Jose Mourinho: VAR is killing football
The Tottenham Hotspur manager criticised the encroaching influence of technology after Son Heung-min's dismissal on Sunday.
Tottenham head coach Jose Mourinho believes VAR is "killing the best league in the world" as Spurs appeal Son Heung-min's red card in the Premier League defeat to rivals Chelsea.
Son was sent off for kicking out at Chelsea defender Antonio Rüdiger during Tottenham's 2-0 London derby loss to Frank Lampard's Blues on Sunday. The Chelsea defender was subjected to racial abuse during the game, which is still being investiagted by the Spurs and the police.
The 62nd-minute dismissal followed a VAR intervention due to Son's reaction in retaliation to a challenge by Rüdiger – referee Anthony Taylor initially seeing no offence before he was overruled by video assistant referee Paul Tierney.
"The situation with Son, I think Mr Tierney got it wrong. It's the wrong call," Mourinho said. "This is England, the Premier League, the best competition in the world, with characteristics that if we change them we are killing the best league in the world.
"Paul Tierney decides yes and Anthony Taylor, in real time, five metres from the situation, decided no [red card]. So who was refereeing the game? Not Mr Taylor.
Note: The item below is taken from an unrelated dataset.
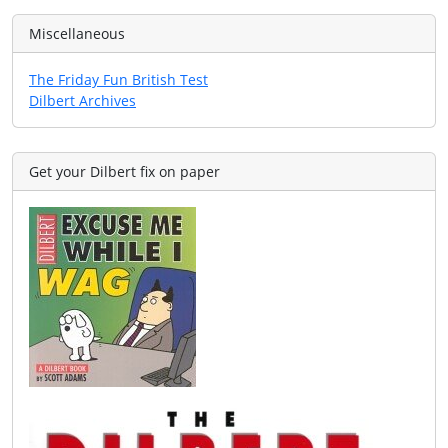
Miscellaneous
The Friday Fun British Test
Dilbert Archives
Get your Dilbert fix on paper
It was Mr Tierney.
"VAR was supposed to support football, to bring truth to the spectacle. They did that with the penalty decision and they killed the game with Son's decision."
Mourinho: I can fix Spurs' defensive problems
The result left Tottenham in seventh position, six points adrift of Chelsea – who occupy the fourth and final Champions League place.
Mourinho has lost three matches since replacing Mauricio Pochettino – two Premier League defeats and a Champions League loss – as Spurs continue to ship goals.
Tottenham have only kept two clean sheets in 18 Premier League matches this term, with one of those coming in Mourinho's six league games.
"I know how to fix it. But to do it 100 per cent I'm going to take away from the team some qualities that we want to keep," the former Manchester United boss added.
"It is not difficult to put all the focus on a clean sheet, on improving defensive organisation and trying to kill mistakes. But with the players we have, and their habit, the difficult thing is to to put it right defensively without losing the qualities that we can have offensively. So we need time."